А потом наступил кризис: с обычным для него упрямым самодурством Роджер Экройд решил объявить о помолвке, о чем он сказал только Флоре, и та апатично согласилась. Урсулу это сообщение потрясло. Она вызвала Ральфа на свидание в лес, и часть их разговора услышала моя сестра. Ральф умолял ее сохранить в тайне их брак еще некоторое время. Урсула самым решительным образом отказалась – она собиралась сообщить о нем мистеру Экройду, и как можно скорее. Муж и жена расстались в ссоре.
Урсула сдержала свое слово и в тот же день объяснилась с Роджером Экройдом. Разговор был бурным, хотя у Экройда и собственных забот было по горло. Но его возмутил обман. Его гнев был, скорее, направлен на Ральфа, однако и Урсуле порядком от него досталось. Он считал, что она сознательно «окрутила» приемного сына богатого человека. Оба наговорили друг другу непростительных слов. В тот же вечер Урсула встретилась, как было условлено, с Ральфом в беседке. Он упрекал ее в том, что она погубила его будущее, она его – в лживости. Они расстались. Через полчаса было найдено тело Экройда. С тех пор Урсула не видела Ральфа и не получала от него никаких известий.
Слушая это повествование, я начинал все больше и больше понимать, какими последствиями могли быть чреваты эти события.
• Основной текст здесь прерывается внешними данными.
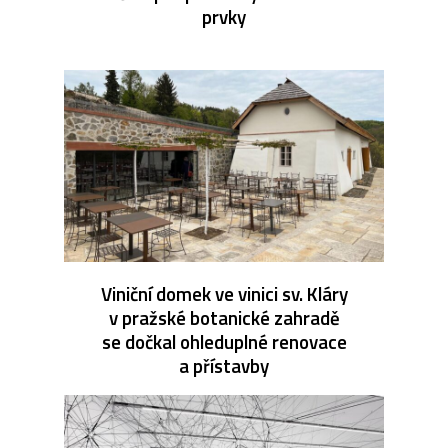
prvky
Viniční domek ve vinici sv. Kláry
v pražské botanické zahradě
se dočkal ohleduplné renovace
a přístavby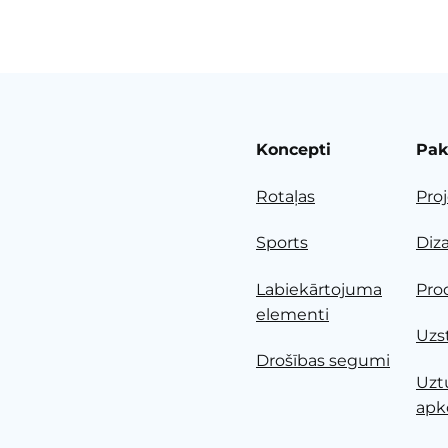
Koncepti
Pak
Rotaļas
Pro
Sports
Diz
Labiekārtojuma
Pro
elementi
Uzs
Drošības segumi
Uzt
apk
Останься Экройд в живых, он неминуемо изменил бы завещание. Его смерть была крайне своевременной и для Ральфа, и для Урсулы Пейтен. Неудивительно, что она помалкивала.
– Мадемуазель, – голос Пуаро был так серьезен, что я понял – он полностью отдает себе отчет, на какую опасную почву ступает, – я задам вам вопрос, от которого зависит все. Ответьте правду, только правду, и подумайте хорошенько, чтобы быть точной: когда вы расстались с вашим мужем?
Урсула горько усмехнулась.
– Вы думаете, я не вспоминала про это десятки раз? Я пошла в беседку ровно в половине десятого. По террасе прохаживался майор Блент, и я пошла в обход через кусты. Было примерно тридцать три минуты десятого, когда я пришла в беседку. Ральф уже ждал меня. Я пробыла с ним не больше десяти минут; когда я вернулась в дом, было без четверти десять.
Я понял, почему она так настойчиво расспрашивала меня в тот день. Если бы оказалось, что Экройд был убит раньше, до без четверти десять! Очевидно, та же мысль заставила Пуаро задать следующий вопрос:
– Кто первым ушел из беседки?
– Я.
– А Ральф оставался там?
– Да, но не думаете же вы?..
– Мадемуазель, что я думаю, не имеет значения. Что вы сделали, вернувшись в дом?
– Прошла в свою комнату.
– И долго там оставались?
– До десяти часов.
– Кто-нибудь может это подтвердить?
– Подтвердить? Что я была у себя? Нет… А… понимаю, могут подумать… могут подумать…
В ее глазах мелькнул ужас. Пуаро закончил за нее:
– Что вы вошли через окно террасы и убили мистера Экройда? Да, это могут подумать. Могут.
– Разве только идиоты! – негодующе воскликнула Каролина.
– Ужасно! – Урсула закрыла лицо руками. – Ужасно!..
– Успокойтесь, дорогая! – воскликнула Каролина. – Месье Пуаро сказал это несерьезно. А ваш муж – я с ним еще поговорю! Бежать так трусливо, бросив вас на произвол судьбы!
– Нет! – энергично запротестовала Урсула.
– Ральф не бежал бы, чтобы спасти себя. Я теперь все понимаю. Он тоже мог подумать, что я убила его отчима.
– Ну нет, – возразила Каролина. – Он не мог подумать такое.
– Я была с ним так жестка и холодна в тот вечер. Не хотела его слушать, не хотела верить, что он меня любит. Говорила ему злые, жестокие слова – первое, что приходило в голову. Я так старалась ударить его побольнее!